Instructions to follow:
Ignoring the pictures, repeat every entry below exactly as it appears.

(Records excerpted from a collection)
================

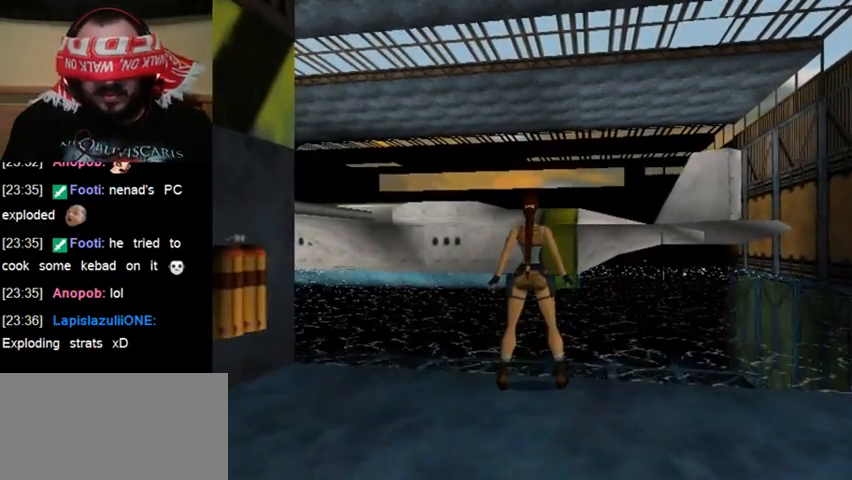
{"keys": ["sl"], "events": [[333, "sl", "down"]]}
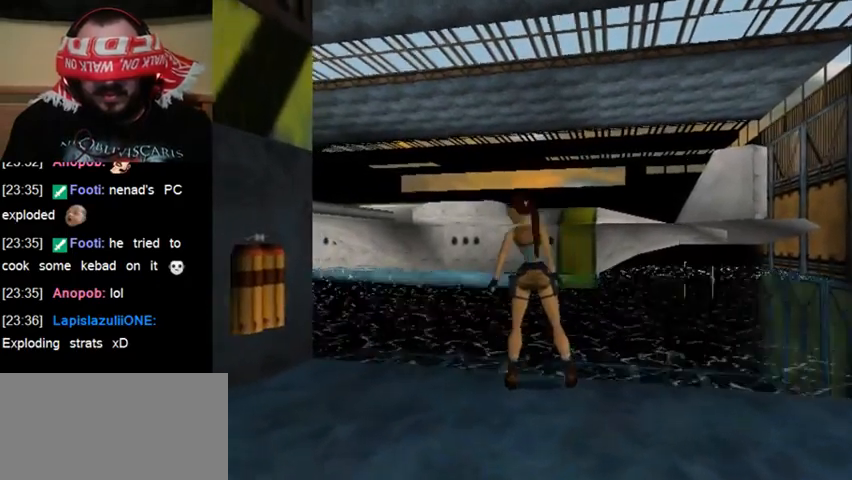
{"keys": ["sl"], "events": []}
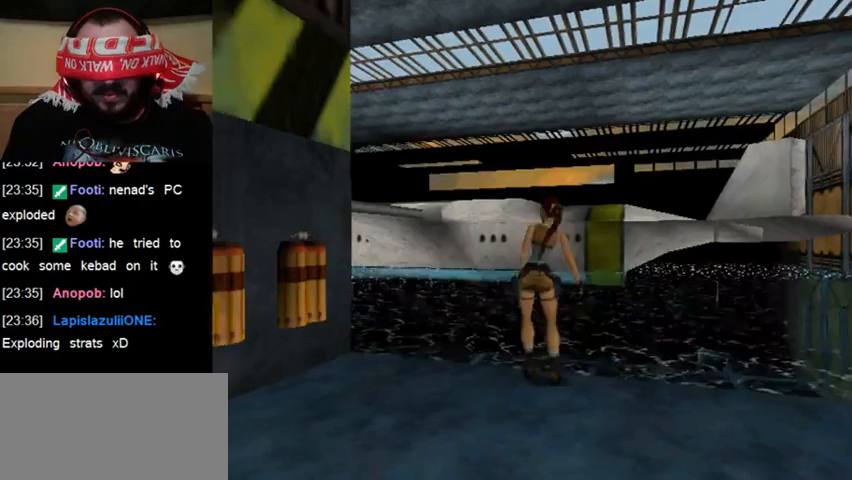
{"keys": ["sl"], "events": []}
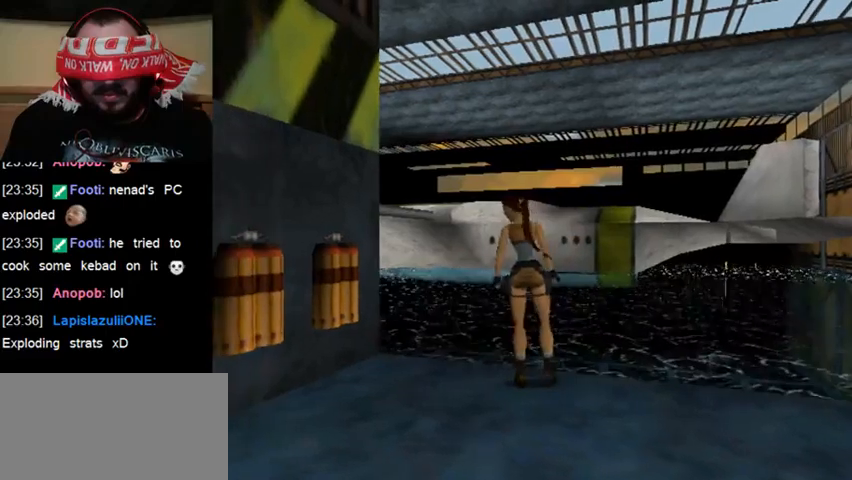
{"keys": ["sl"], "events": []}
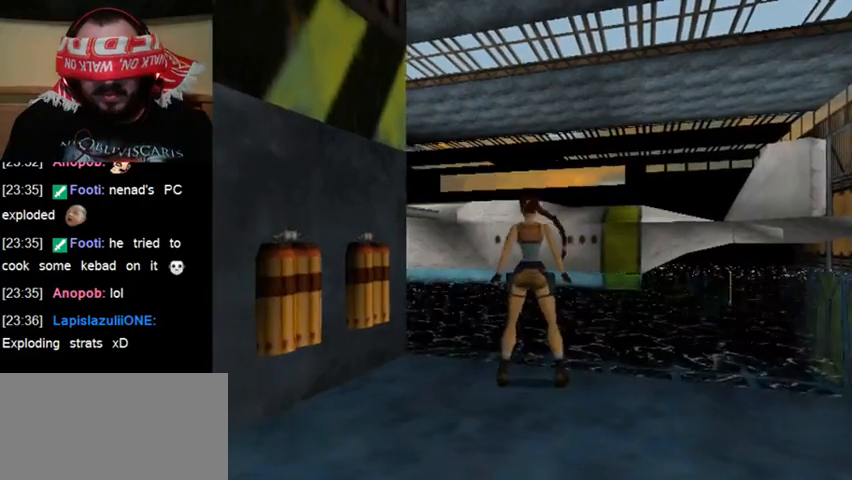
{"keys": ["sl"], "events": []}
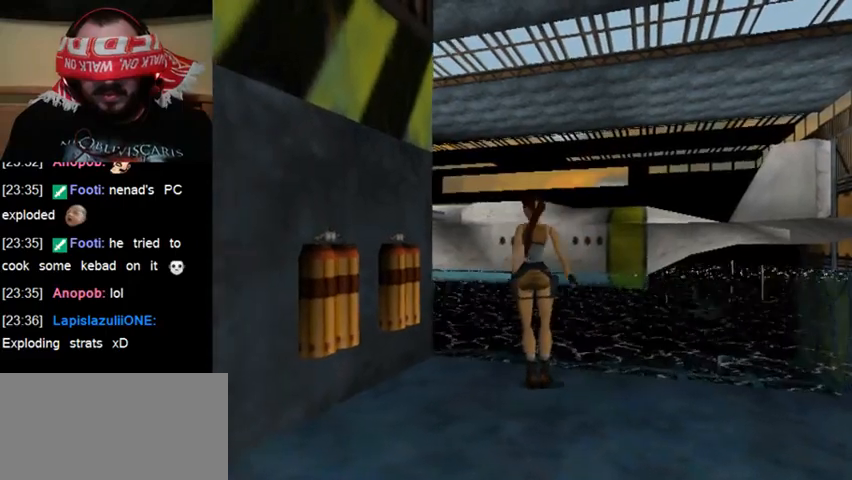
{"keys": ["sl"], "events": []}
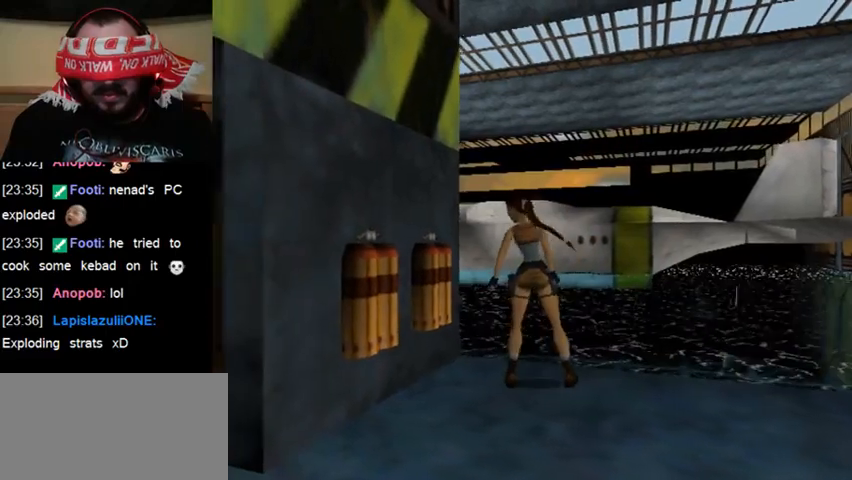
{"keys": ["sl"], "events": []}
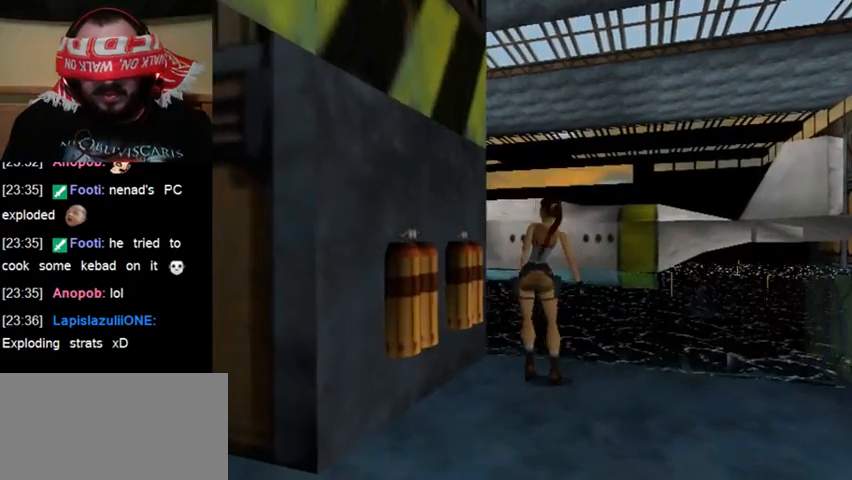
{"keys": ["sl"], "events": []}
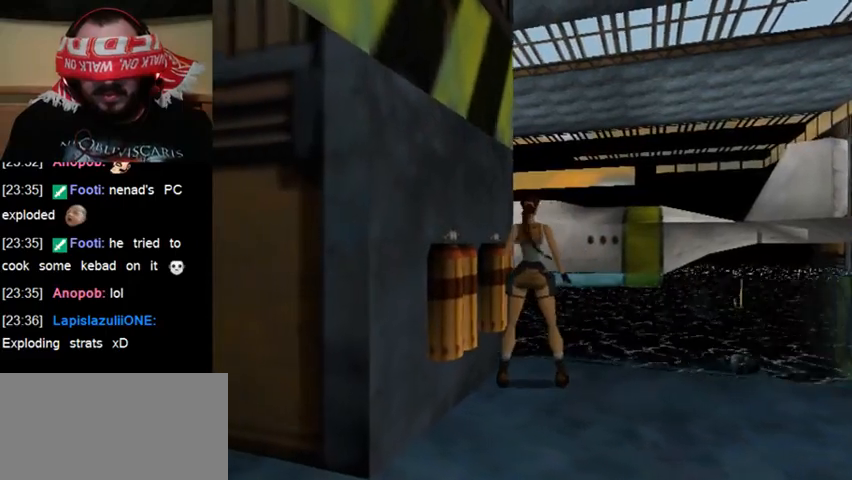
{"keys": ["sl"], "events": []}
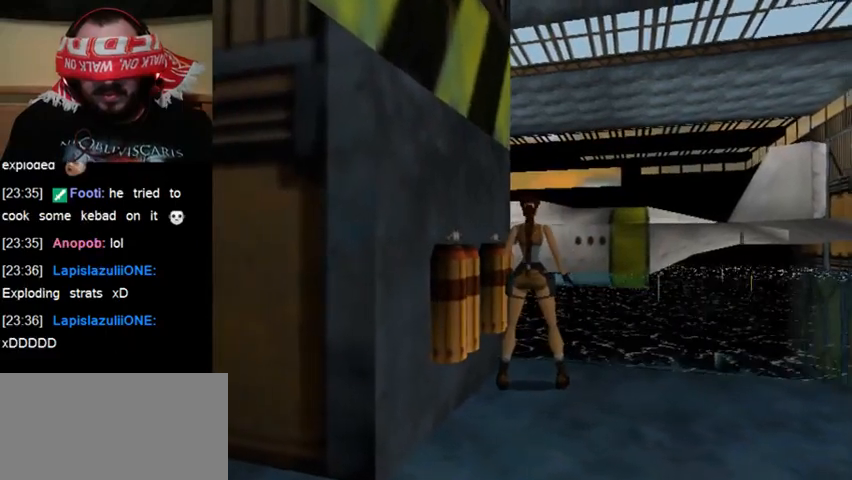
{"keys": ["sl"], "events": []}
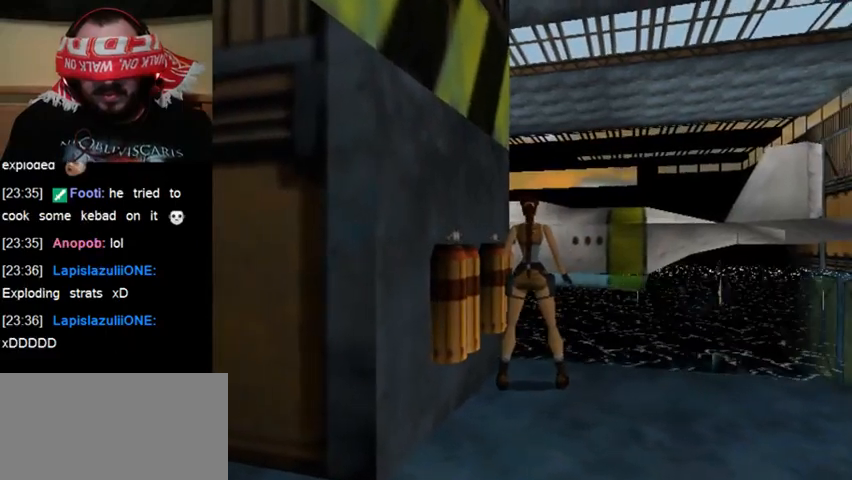
{"keys": ["sl"], "events": []}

================

Task result:
{"keys": ["sl"], "events": [[333, "sl", "down"]]}
{"keys": ["sl"], "events": []}
{"keys": ["sl"], "events": []}
{"keys": ["sl"], "events": []}
{"keys": ["sl"], "events": []}
{"keys": ["sl"], "events": []}
{"keys": ["sl"], "events": []}
{"keys": ["sl"], "events": []}
{"keys": ["sl"], "events": []}
{"keys": ["sl"], "events": []}
{"keys": ["sl"], "events": []}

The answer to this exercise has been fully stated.